Près de 2700 protéines actives quantifiées
Pour découvrir le mécanisme moléculaire derrière le processus de protection, près de 2 700 protéines actives dans les plaquettes sanguines des ours ont ensuite été quantifiées. Crucial ici : pendant l’hibernation, 71 protéines ont été régulées à la hausse et 80 régulées à la baisse par rapport à l’activité estivale. « La protéine plaquettaire présentant la plus grande différence entre les ours en hibernation et les ours actifs était la protéine de choc thermique 47, qui était régulée à la baisse de 55 fois chez les ours en hibernation », explique Johannes Müller-Reif de l’Institut Max Planck de biochimie à Martinsried.

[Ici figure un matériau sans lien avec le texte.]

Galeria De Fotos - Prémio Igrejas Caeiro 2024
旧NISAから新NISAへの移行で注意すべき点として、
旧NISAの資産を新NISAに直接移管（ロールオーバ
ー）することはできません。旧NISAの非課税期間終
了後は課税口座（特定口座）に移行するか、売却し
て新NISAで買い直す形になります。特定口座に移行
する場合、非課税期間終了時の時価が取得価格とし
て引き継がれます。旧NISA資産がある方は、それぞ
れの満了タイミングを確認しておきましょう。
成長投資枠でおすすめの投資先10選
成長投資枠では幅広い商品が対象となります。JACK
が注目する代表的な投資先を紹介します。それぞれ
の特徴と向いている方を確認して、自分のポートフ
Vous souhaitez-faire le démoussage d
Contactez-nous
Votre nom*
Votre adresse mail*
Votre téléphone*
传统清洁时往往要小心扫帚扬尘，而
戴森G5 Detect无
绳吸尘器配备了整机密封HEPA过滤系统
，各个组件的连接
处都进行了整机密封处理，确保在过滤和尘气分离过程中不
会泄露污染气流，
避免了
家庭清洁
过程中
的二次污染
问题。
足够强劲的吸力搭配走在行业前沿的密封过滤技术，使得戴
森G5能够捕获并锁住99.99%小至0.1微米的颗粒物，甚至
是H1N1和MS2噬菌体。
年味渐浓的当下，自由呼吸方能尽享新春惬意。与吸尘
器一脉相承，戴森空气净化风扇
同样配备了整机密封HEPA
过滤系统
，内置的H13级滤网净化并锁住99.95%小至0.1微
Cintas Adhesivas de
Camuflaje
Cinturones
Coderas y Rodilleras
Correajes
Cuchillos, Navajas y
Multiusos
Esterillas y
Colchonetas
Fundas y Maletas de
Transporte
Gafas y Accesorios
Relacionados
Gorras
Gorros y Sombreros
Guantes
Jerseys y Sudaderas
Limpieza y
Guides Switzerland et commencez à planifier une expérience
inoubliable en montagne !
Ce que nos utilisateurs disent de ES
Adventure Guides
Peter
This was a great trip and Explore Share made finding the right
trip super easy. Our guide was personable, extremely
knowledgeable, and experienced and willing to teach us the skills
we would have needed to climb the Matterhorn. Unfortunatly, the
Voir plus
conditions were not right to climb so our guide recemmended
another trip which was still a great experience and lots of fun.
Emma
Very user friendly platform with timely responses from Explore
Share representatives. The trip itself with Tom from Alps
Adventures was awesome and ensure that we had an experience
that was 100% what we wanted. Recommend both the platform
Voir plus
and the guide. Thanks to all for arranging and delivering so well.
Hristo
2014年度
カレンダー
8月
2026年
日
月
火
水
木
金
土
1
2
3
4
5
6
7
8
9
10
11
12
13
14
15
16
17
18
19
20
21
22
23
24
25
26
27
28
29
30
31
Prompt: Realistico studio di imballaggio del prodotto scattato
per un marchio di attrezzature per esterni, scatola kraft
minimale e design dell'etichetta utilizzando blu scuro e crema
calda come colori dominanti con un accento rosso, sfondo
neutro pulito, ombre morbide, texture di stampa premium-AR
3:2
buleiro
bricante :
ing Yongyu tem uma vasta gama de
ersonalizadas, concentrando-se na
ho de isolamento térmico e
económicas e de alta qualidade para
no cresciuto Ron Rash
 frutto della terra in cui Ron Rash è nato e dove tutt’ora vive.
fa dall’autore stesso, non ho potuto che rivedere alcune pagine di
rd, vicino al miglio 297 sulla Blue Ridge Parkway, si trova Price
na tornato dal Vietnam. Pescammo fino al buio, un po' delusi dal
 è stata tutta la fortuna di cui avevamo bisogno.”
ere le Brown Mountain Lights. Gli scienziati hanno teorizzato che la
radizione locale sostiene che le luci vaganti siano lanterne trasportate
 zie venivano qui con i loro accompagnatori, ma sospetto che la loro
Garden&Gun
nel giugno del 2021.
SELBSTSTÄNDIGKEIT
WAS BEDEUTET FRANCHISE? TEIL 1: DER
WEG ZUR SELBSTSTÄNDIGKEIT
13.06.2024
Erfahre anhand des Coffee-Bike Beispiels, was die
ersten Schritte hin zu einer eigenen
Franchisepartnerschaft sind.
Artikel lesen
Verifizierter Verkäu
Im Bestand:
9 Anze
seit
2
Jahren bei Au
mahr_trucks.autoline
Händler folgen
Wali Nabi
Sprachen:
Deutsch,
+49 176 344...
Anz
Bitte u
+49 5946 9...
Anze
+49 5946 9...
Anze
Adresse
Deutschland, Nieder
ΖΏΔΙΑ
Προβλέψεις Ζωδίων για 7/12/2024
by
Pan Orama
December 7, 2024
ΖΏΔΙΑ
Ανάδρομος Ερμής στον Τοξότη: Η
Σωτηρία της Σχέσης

Les chercheurs ont pu montrer que la régulation négative de cette HSP47 se produit lors d’une immobilisation à long terme chez diverses espèces de mammifères et est donc un mécanisme conservé au cours de l’évolution pour la prévention de la thrombose.
Hope : médicament qui prévient la formation de caillots sanguins
De faibles niveaux de protéine HSP47 réduisent l’interaction des plaquettes sanguines et des cellules inflammatoires. En effet, selon Petzold, « HSP47 seule est capable d’activer les cellules inflammatoires ». A l’inverse, en termes biomédicaux, cela signifie que si l’HSP47 pouvait être bloquée avec une molécule adaptée chez des patients aigus immobilisés, le risque de thrombose veineuse pourrait éventuellement être prévenu.
A cet égard, nous n’en sommes encore qu’au début, souligne Petzold – mais : « L’un de nos rêves serait de développer un médicament qui pourrait idéalement aussi être administré sous forme de comprimé – et qui se lie aux cellules sanguines du patient et bloque certaines protéines, pour prévenir la formation de caillots sanguins », explique Petzold.